The $42.8 million will be used to supercharge Panopto’s growth while fending off increased competition from large tech companies. Burns explained that there’s a “shakeout” going on in the enterprise video industry, with many smaller competitors being acquired; for example, IBM recently bought UStream and ClearLeap, while Workday bought MediaCore and Zaption.

Meanwhile, other competing companies are raising large rounds, too; Kaltura, for example, just reeled in $50 million from Goldman Sachs earlier this month.

“The market we exist in is being filtered down to only a handful of major players that are very well capitalized and have a broad product scope,” said Burns, who became CEO in 2015 after serving as CTO for seven years prior.

Then there is Microsoft, which competes with both Office 365 Video and Stream, a video service for the workplace that launched last month.

panopto11Burns, who worked on a project at Microsoft from 2005-to-2007 that eventually became the Bing search engine, said that Stream “checks off several boxes,” but isn’t as robust as what Panopto offers.

“It doesn’t do any of the important things,” Burns said of Stream. “There is no video capture tool integration; it’s hard to create content; there are no editing features; no way to search inside video timelines; no analytics to see if it’s working. The product is technically impressive, but overall, it tends to miss the mark and not be very adoptive.”
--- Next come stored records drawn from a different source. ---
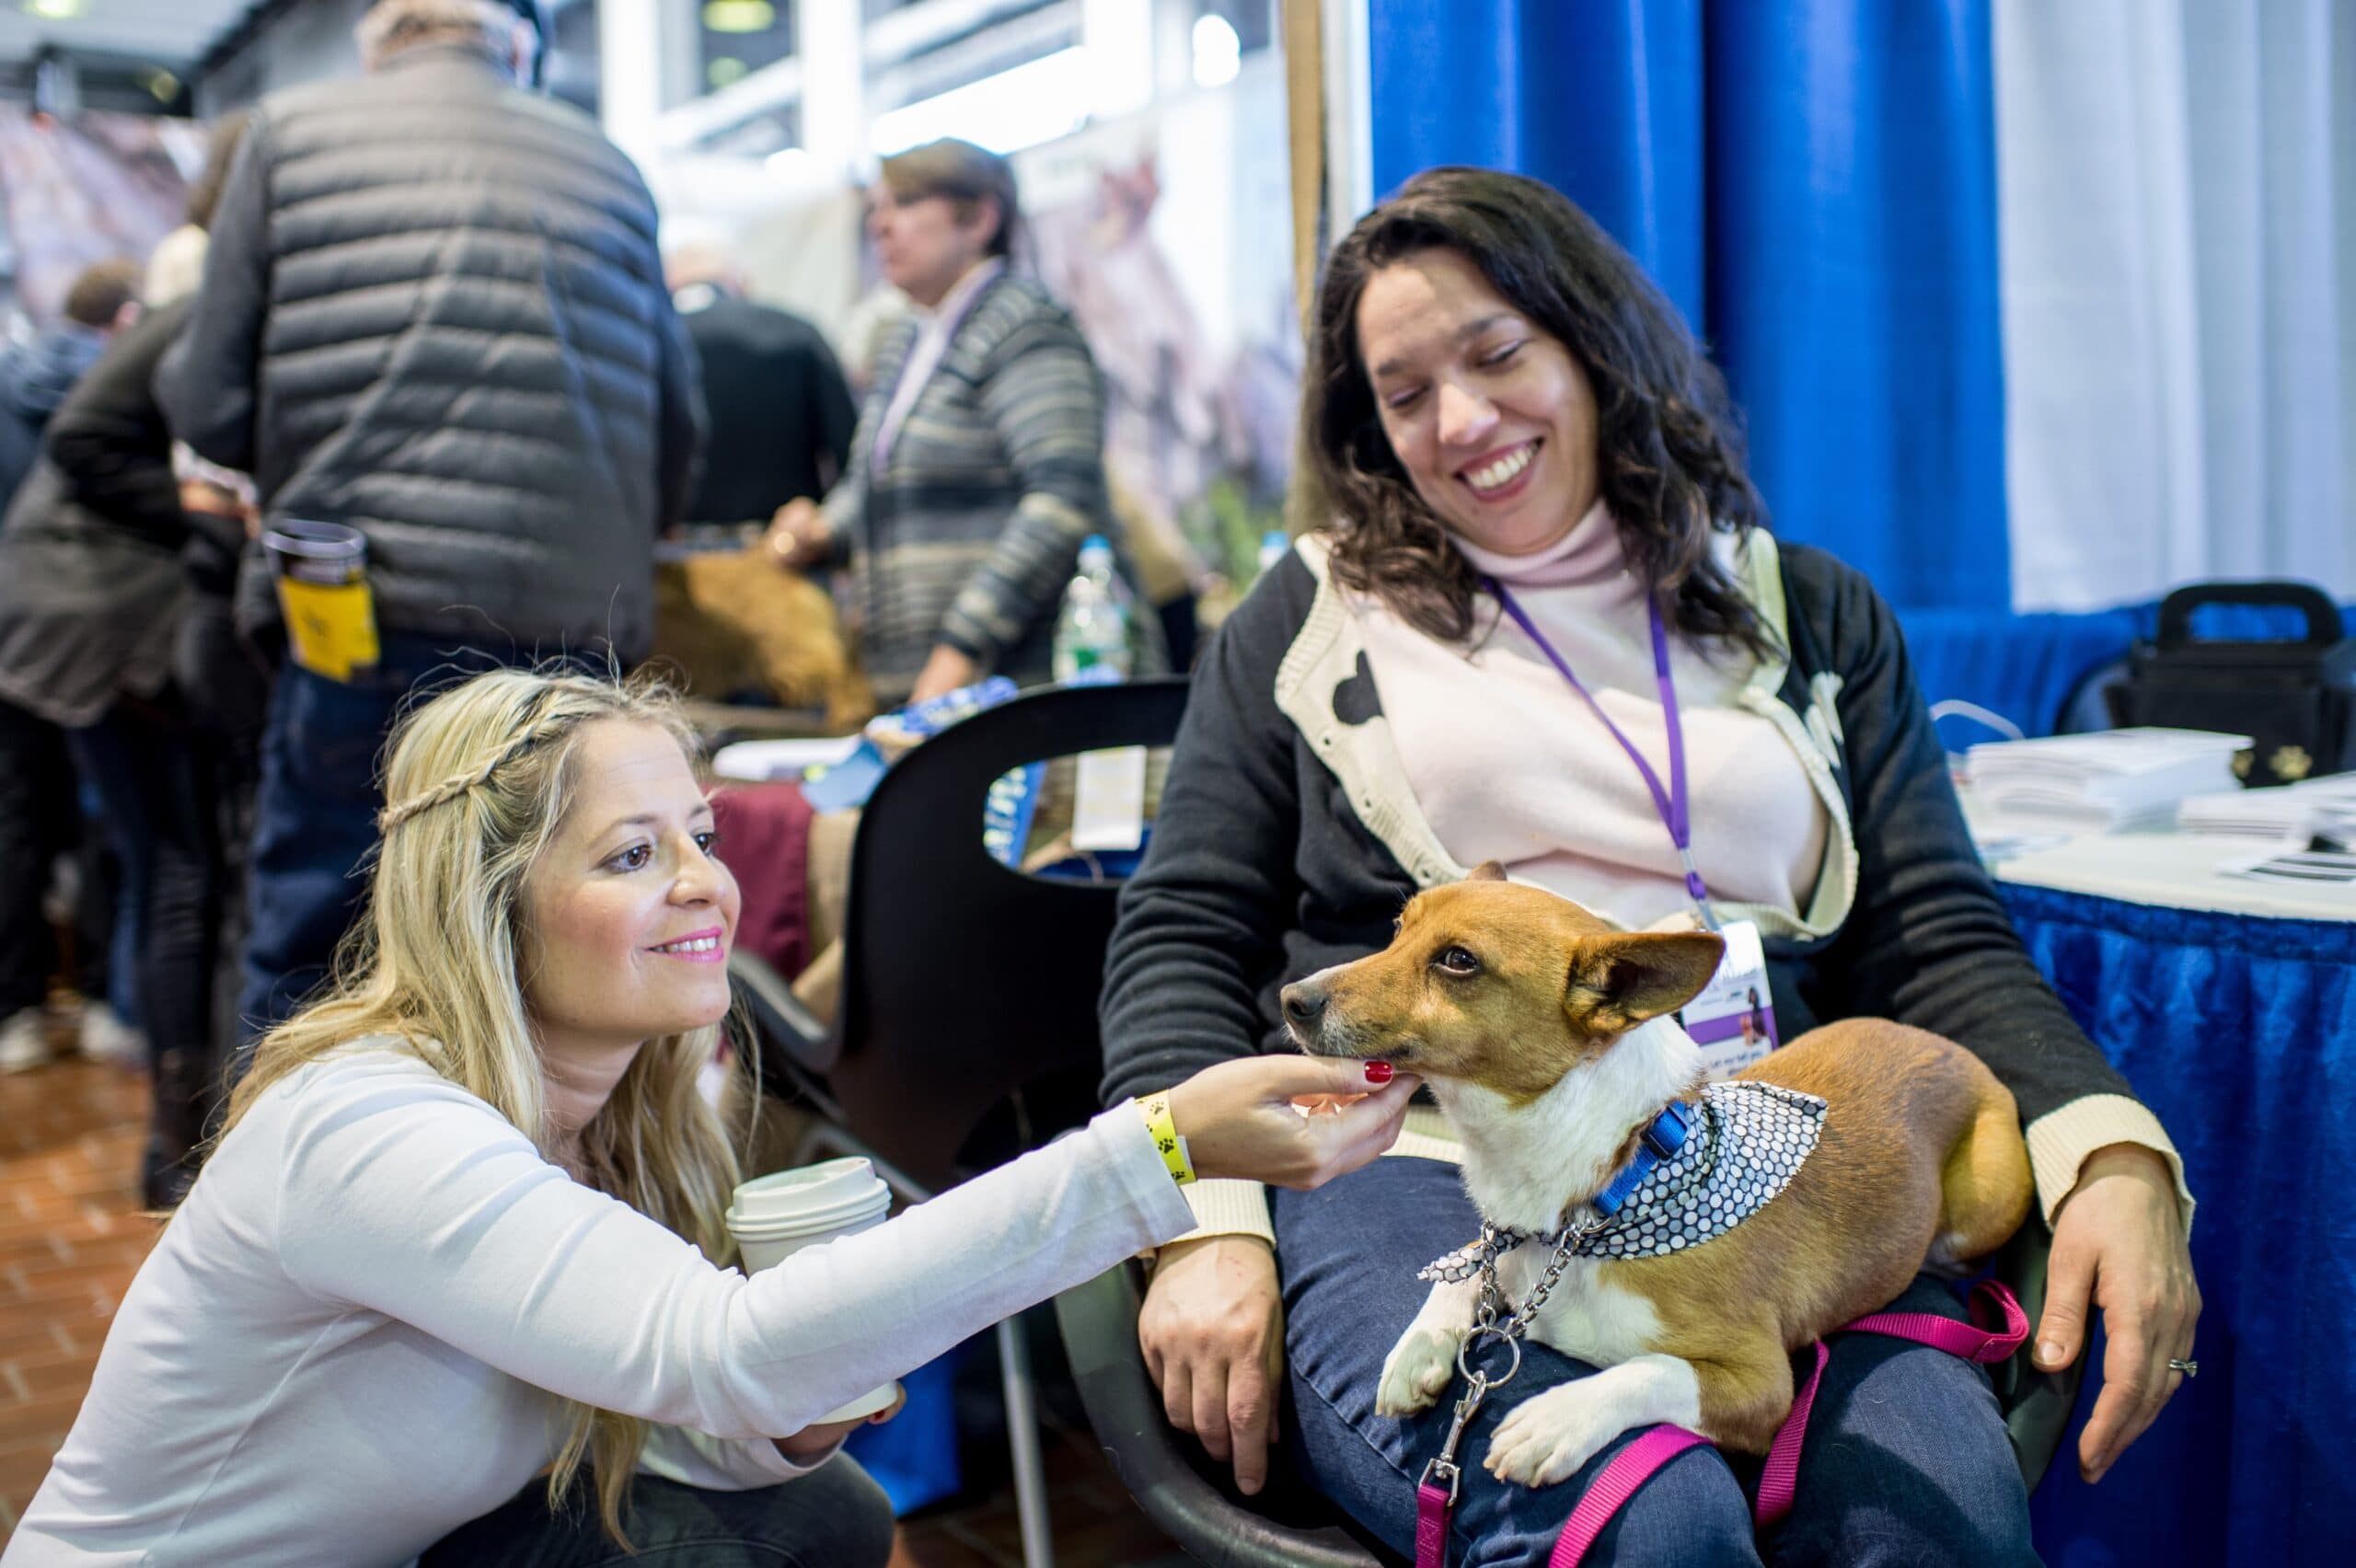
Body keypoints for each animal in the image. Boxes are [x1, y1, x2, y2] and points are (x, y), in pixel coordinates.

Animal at [1281, 861, 2035, 1488]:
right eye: (1397, 931)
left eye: (1459, 961)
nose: (1292, 998)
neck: (1604, 1201)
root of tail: (1948, 1047)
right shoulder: (1504, 1244)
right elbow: (1460, 1267)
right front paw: (1417, 1350)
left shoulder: (1763, 1385)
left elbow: (1652, 1370)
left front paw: (1557, 1419)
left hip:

Burns also said another differentiating aspect of Panopto’s software is its search capabilities, supported by technology that can automatically recognize speech and characters within video. Burns said that video content “is only valuable if it is searchable.”

“We are far ahead of Microsoft and IBM when it comes to sophistication of video search technology,” Burns noted.


Burns said that the online video market has matured into a “third wave.” The first wave, he explained, was the arrival of companies like YouTube and Vimeo that provided a portal for free, ad-supported consumer-generated content. The next wave saw the arrival of paid media services like Netflix and Hulu.

“The third wave we see right now is the wave of private video libraries for mostly knowledge industry organizations or universities,” Burns said. “There is substantial uptick in the demand for this space and we are benefiting from that.”

Panopto employs 100 people across five offices worldwide and has around 50 employees at its Seattle headquarters and engineering hub. Burns expects to have “significant headcount growth” over the next year as a result of the funding.

“With its explosive growth in the enterprise, its dominant position in higher education, and its significant technological advantages over its competitors, Panopto is set to emerge as the leader in this multibillion dollar market,” Sterling Partners’ Managing Director Jason Rosenberg said in a statement. “We’re thrilled to partner with Eric and his team as they continue to scale.”